This week was productive in a way, and slow in another. The main progress I made this week was researching different online phylogenetic tree displays in order to hopefully find one that I could use for my final result. The requirements for that included it being compatible with HTML so that ideally I could put it on a separate page on this site, and it having the interactive features I want such as a “hover-over” box of information including embedded YouTube videos, and a list of characteristics. I found one! So of a list of products to check, six of them in total, two were eliminated immediately, two were borderline and I wasn’t sure if they would be a good format fit for this project, another one was a downloadable software that looked promising (my current backup plan), and the last one seems extremely promising and versatile. The program is an online interface called iTOL (interactive tree of life) that allows users to upload and manage their phylogenetic trees on the site, and the features I saw covered all of the specifications I hope to include in my final project. This discovery changes how I’m going to be continuing with this project immensely, in terms of application at least. The main focus and results of the project are remaining the same.

So in order to use iTOL to work with my tree I need to take my data and put it into an appropriate format that iTOL can recognize and compile for me. My options are Newick, Nexus, and PhyloXML. I’ve vaguely heard of all of these, but I have actual experience with none of them. iTOL provides a bit of aid in how to use the three, and I’m sure I can find plenty of tutorials on each if need be. The primary difference now is that instead of working on drawing the tree myself, which would be extremely inefficient, I will be spending more time converting my data into one of the three compatible formats.

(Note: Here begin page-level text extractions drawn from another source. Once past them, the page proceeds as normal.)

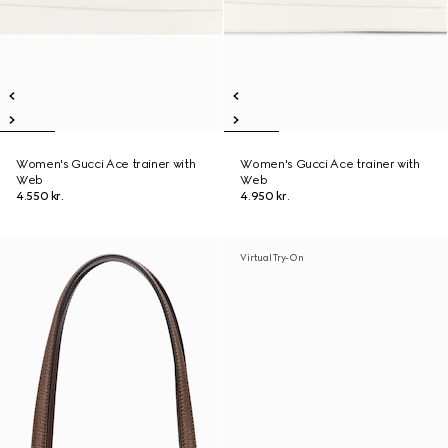
Women's Gucci Ace trainer with
Women's Gucci Ace trainer with
Web
Web
4.550 kr.
4.950 kr.
Virtual Try-On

In addition to the tree file itself, iTOL provides many dataset templates that I can then apply to the tree. These vary in complexity. The most basic one is simply a text label dataset that matches each leaf with a label, which I will definitely include. There are four others that I’m considering as well: branch symbols, multi-value bar charts or shape plots, and connections. Branch symbols would place shapes as specific junctions in the tree, which could be a good way to show where characteristics appeared, if it doesn’t make the tree too cluttered. Connections would almost certainly make the tree cluttered, but if it’s a feature that I could toggle on and off then in might be a nice addition. It would show any possible parallel relationships similar to the biological concept of horizontal gene transfer. Both shape plots and multi-value bar charts would show the characteristics of each leaf at the leaf itself, which would definitely be useful. At the moment I’m leaning towards the multi-value bar charts because I think it provides room for more characteristics.

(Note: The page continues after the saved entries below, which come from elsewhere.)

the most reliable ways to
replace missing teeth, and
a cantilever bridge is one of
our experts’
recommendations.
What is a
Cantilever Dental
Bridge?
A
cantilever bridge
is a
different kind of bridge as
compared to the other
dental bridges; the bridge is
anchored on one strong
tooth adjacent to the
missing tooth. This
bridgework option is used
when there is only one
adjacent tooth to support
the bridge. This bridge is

For next week I’ll have hopefully started some of the data conversion!
Once I make this first prototype tree I’ll go back and work on splitting up the bunches.

Genre of the week: Beat music/Merseybeat

Beat rock is credited with being the first genre to define the “standard” rock band line-up as a lead and rhythm guitar, a bass guitar, and drums. The subgenre is primarily tied to Britain, specifically locations such as Liverpool and Manchester, and is mostly responsible for the British Invasion.